▶ WHAT YOU HAVE TO DO: Write out each line of the entries below that holds the word "scheduled".
╭─ EXTRACTED DATA
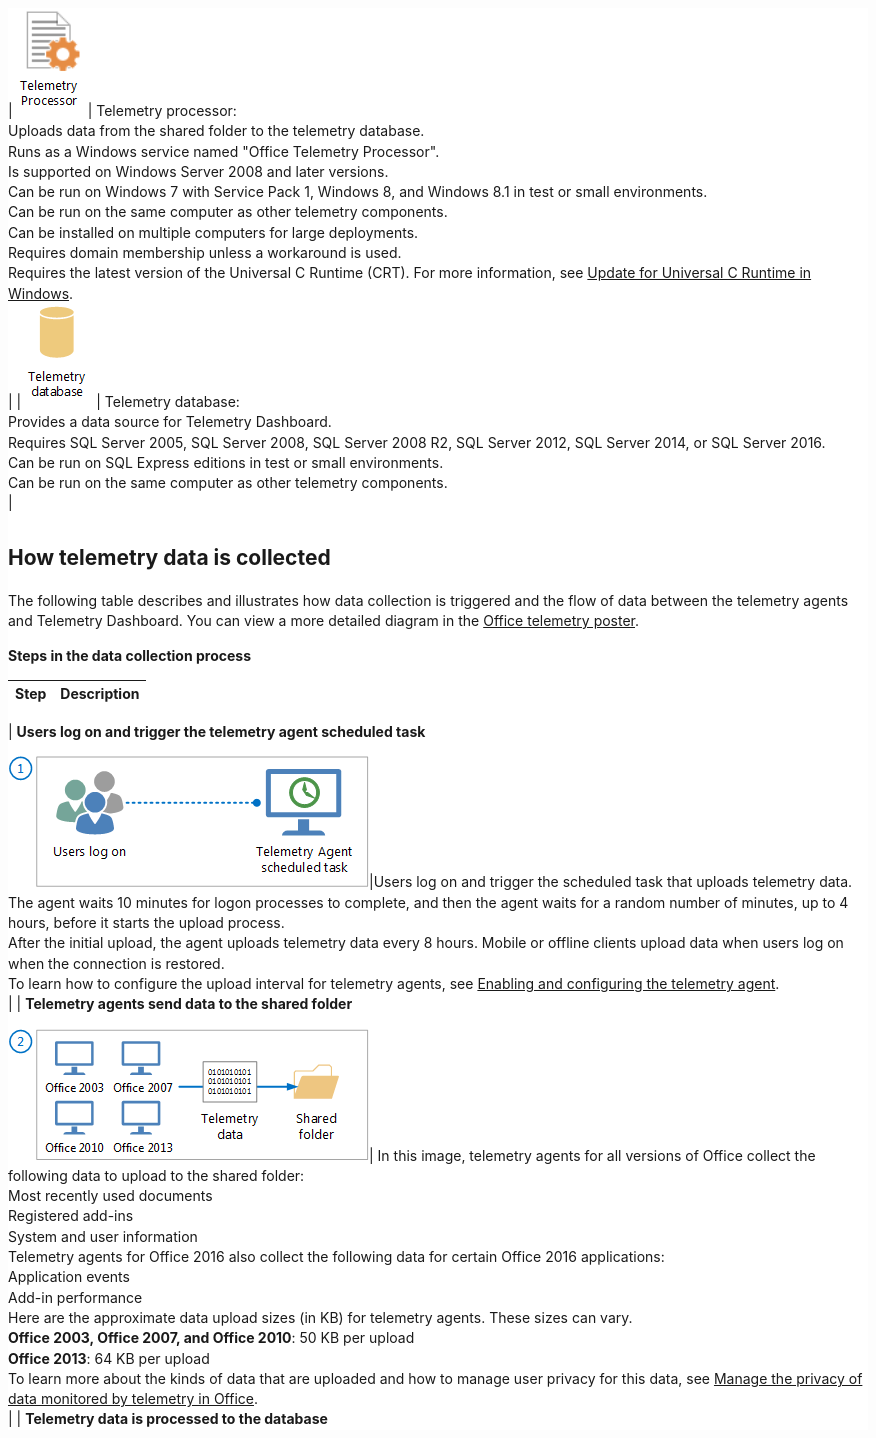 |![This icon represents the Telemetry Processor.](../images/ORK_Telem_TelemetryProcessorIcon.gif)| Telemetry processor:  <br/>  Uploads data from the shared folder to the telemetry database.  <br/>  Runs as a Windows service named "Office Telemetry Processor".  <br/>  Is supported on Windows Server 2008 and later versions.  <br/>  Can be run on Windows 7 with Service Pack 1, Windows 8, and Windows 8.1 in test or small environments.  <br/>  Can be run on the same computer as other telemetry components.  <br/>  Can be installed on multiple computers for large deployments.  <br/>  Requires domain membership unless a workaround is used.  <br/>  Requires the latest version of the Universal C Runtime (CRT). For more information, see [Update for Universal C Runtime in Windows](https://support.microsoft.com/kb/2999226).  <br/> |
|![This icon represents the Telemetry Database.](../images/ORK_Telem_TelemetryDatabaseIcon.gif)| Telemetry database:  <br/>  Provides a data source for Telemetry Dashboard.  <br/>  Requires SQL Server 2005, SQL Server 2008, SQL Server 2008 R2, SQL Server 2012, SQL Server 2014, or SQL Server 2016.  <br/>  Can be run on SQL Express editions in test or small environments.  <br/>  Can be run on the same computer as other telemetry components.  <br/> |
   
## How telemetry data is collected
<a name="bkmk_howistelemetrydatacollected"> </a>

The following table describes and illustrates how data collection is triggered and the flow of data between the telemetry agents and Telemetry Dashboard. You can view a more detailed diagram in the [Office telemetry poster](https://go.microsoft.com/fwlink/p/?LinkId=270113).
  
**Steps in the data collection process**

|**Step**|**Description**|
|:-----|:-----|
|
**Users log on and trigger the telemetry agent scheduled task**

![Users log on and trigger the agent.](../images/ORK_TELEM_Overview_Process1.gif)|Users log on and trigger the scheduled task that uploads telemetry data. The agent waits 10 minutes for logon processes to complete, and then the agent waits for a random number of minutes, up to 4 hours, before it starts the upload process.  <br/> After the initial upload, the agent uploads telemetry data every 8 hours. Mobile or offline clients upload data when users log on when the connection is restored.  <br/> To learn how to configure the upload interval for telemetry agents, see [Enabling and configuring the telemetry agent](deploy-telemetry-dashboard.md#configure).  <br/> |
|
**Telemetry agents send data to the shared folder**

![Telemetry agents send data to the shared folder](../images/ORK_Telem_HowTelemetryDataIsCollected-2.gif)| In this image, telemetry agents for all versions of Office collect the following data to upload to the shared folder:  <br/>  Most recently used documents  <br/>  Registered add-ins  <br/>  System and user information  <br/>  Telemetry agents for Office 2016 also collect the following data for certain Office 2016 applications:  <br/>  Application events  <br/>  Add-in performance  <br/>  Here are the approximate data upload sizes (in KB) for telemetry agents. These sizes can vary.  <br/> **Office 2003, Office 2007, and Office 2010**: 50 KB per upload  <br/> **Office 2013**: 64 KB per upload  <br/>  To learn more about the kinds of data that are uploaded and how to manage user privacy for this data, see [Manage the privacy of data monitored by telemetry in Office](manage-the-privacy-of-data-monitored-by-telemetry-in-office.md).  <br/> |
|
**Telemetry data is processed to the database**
╰─
╭─ EXTRACTED DATA
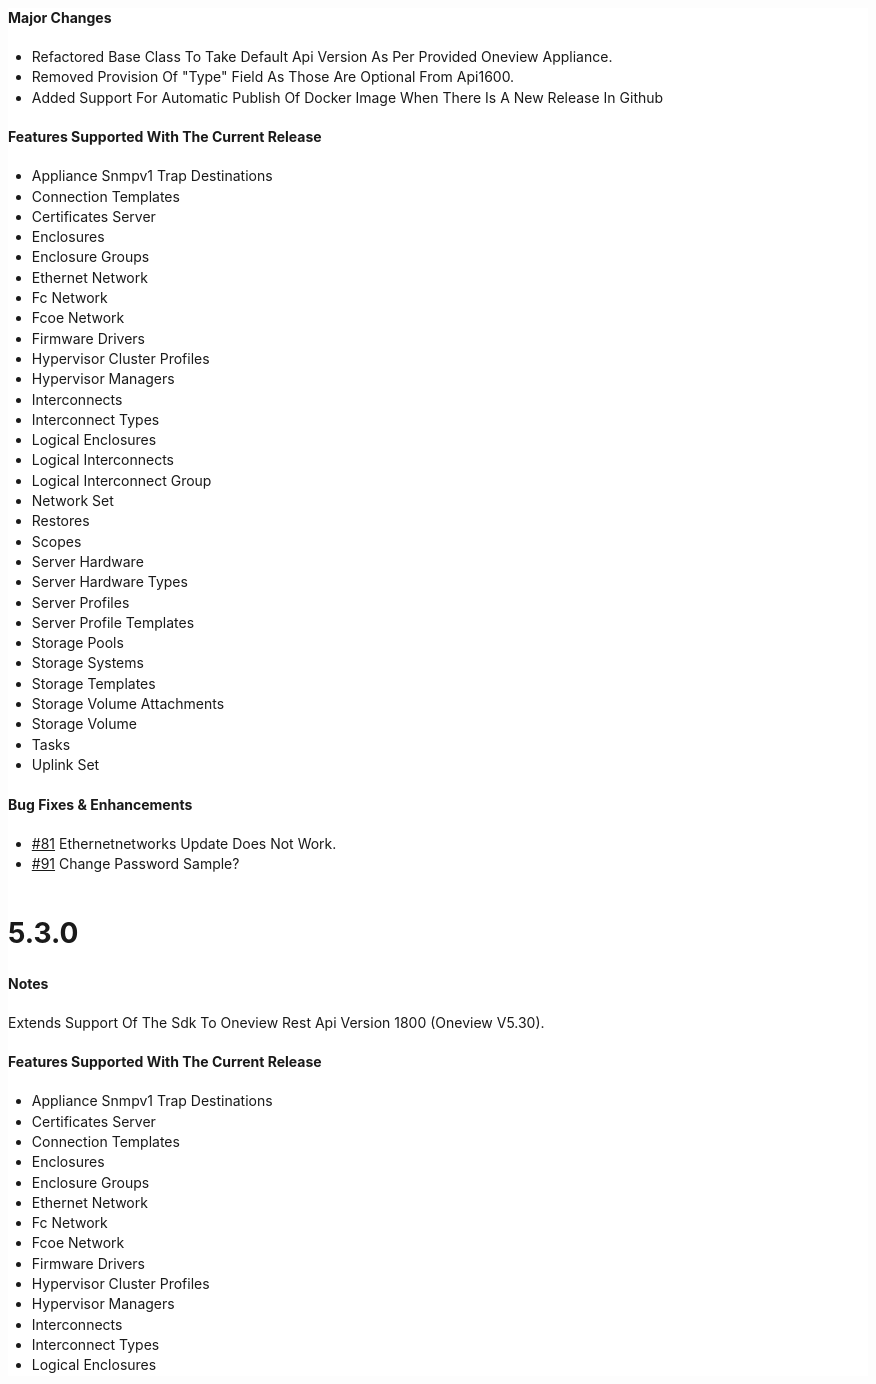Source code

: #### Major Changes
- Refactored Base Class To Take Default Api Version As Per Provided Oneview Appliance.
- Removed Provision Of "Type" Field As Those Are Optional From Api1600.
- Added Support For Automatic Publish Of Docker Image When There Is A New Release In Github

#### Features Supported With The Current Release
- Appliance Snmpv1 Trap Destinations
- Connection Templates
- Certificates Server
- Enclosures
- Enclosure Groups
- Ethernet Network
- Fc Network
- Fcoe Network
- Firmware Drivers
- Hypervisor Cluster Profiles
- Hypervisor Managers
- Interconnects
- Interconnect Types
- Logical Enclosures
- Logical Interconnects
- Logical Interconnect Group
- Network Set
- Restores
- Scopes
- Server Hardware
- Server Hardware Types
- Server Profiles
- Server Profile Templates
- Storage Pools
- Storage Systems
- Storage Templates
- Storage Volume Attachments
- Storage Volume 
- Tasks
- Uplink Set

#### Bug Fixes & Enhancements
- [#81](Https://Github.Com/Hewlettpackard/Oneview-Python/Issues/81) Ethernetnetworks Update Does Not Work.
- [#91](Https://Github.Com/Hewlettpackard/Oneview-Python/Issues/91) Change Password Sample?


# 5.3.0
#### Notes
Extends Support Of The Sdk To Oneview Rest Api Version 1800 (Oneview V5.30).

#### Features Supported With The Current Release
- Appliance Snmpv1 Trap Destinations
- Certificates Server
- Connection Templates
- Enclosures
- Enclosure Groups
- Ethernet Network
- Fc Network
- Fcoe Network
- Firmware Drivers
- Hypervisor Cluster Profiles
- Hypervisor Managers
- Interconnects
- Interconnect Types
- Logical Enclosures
╰─
▶ TASK SOLUTION:
**Users log on and trigger the telemetry agent scheduled task**
![Users log on and trigger the agent.](../images/ORK_TELEM_Overview_Process1.gif)|Users log on and trigger the scheduled task that uploads telemetry data. The agent waits 10 minutes for logon processes to complete, and then the agent waits for a random number of minutes, up to 4 hours, before it starts the upload process.  <br/> After the initial upload, the agent uploads telemetry data every 8 hours. Mobile or offline clients upload data when users log on when the connection is restored.  <br/> To learn how to configure the upload interval for telemetry agents, see [Enabling and configuring the telemetry agent](deploy-telemetry-dashboard.md#configure).  <br/> |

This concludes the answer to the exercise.